The men were left to set up traps in the summer of 1818 but were never found. Soon after, other fur trappers started calling the area the "Owyhees."

OWYHEE COUNTY, Idaho — First organized and named in 1863, Owyhee County is the Gem State's oldest county. It shares its name with the Owyhee River, Owyhee Mountains and the Owyhee Cayonlands.

Owyhee is the old phonetic and white-man way to say and spell Hawai'i. While the Hawai'ian Islands and the Gem State are a little more than 2,800 miles apart, their histories cross paths thanks to Canadian fur trader John Cook and the idea that having a Hawaiian in their hunting party would make it easier to interact with Native Americans.

Eriks Garsvo, the director of the Owyhee County Historical Museum, explained to The 208 that in the early 1800s, the North West Fur Company out of Canada went searching for workers from a place Captain James Cook called "Owyhee."

Around 1818, Garsvo explained, Donald MacKenzie, who was working for the company, led an expedition that included three Hawaiian men through the Pacific Northwest.

"They came into the rugged frontier here so they really forged up the Columbia River and got all the way up to this border of Idaho-Oregon area," Garsvo said.

MacKenzie then split up his expedition and kept the Hawaiian men together to go set up traps that summer. He wrote about the decision in his journal.

"And his quote is 'three Owyhees,' spelled the way we spell it, Owyhee, 'went along a small river to trap where no danger was seen,'" Garsvo read and explained. "Probably a year later they were supposed to reconvene with MacKenzie and they never did. And they located the camp along the small river where they were camping but they were nowhere to be found."

It didn't take long before others in the region started calling it by what we know it as today.
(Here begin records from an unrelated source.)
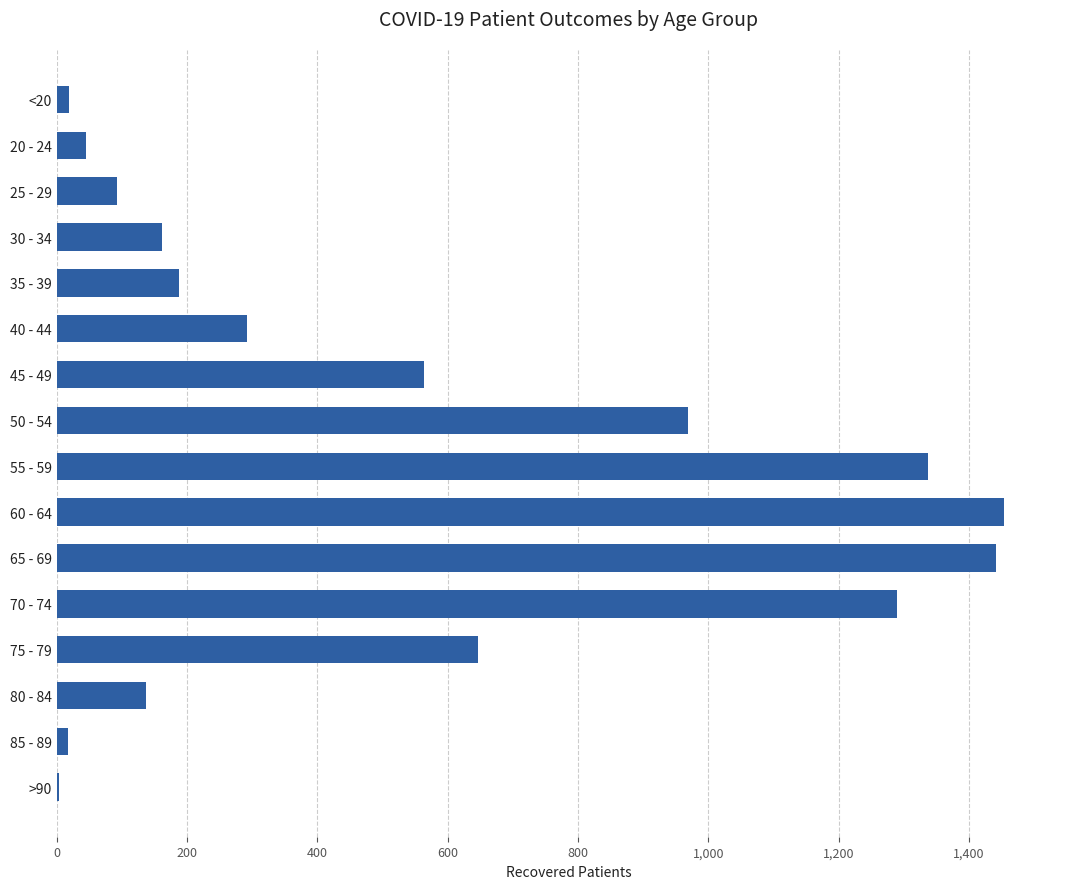

Is it true that the value at 45 - 49 is 372?

False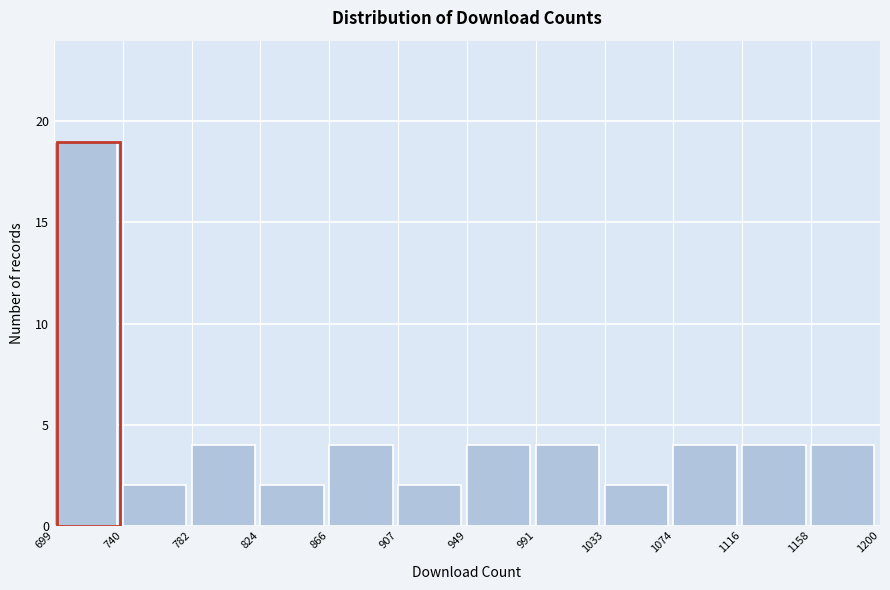

Reading left to right, list every bar in this chart as the range it spans on the x-axis followed by its height. The values are not printed on the chart, so give them approximately, as read against the axis.

699 to 740: 19
740 to 782: 2
782 to 824: 4
824 to 866: 2
866 to 907: 4
907 to 949: 2
949 to 991: 4
991 to 1033: 4
1033 to 1074: 2
1074 to 1116: 4
1116 to 1158: 4
1158 to 1200: 4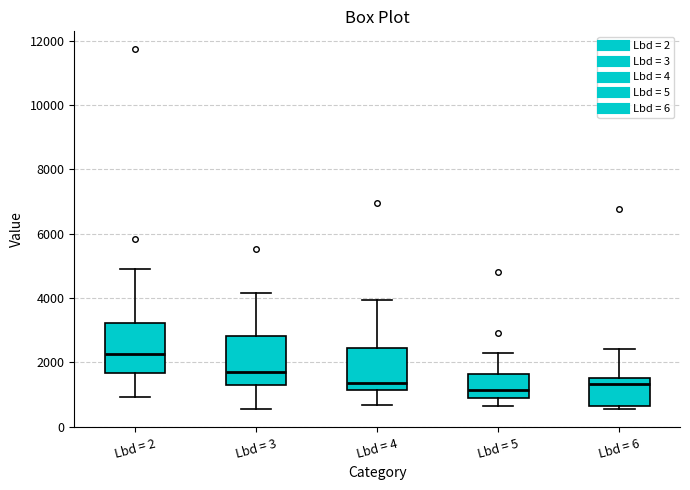

Reading left to right, transcribe this box plot: for each box, give where its median line is, the range the box spans, and where its two whiskers end, as read against the y-axis. The values are not printed on the chart, so give them approximately, as read against the axis.

Lbd = 2: median 2200, box 1600 to 3200, whiskers 1000 to 5000
Lbd = 3: median 1800, box 1200 to 2800, whiskers 600 to 4200
Lbd = 4: median 1400, box 1200 to 2400, whiskers 600 to 4000
Lbd = 5: median 1200, box 800 to 1600, whiskers 600 to 2200
Lbd = 6: median 1400, box 600 to 1600, whiskers 600 (just below the box's lower edge) to 2400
"And by at least 1820, 1821 maps and other fur traders were already using the name 'Owyhee River' and they were writing it on maps, so that little river started bearing the name of the lost Hawaiians right away and it has never changed," he said.

Some have speculated that it could have been Native Americans and not native Hawaiians but it has never been proven.

Before the county got its name, the Owyhee River was first named, followed by the mountains. A stage stop in Ada County once bore its name too.

Garsvo added that the Snake River wasn't always named that but the Owyhees have only had one name.

"They got lost but we didn't forget them," Garsvo said.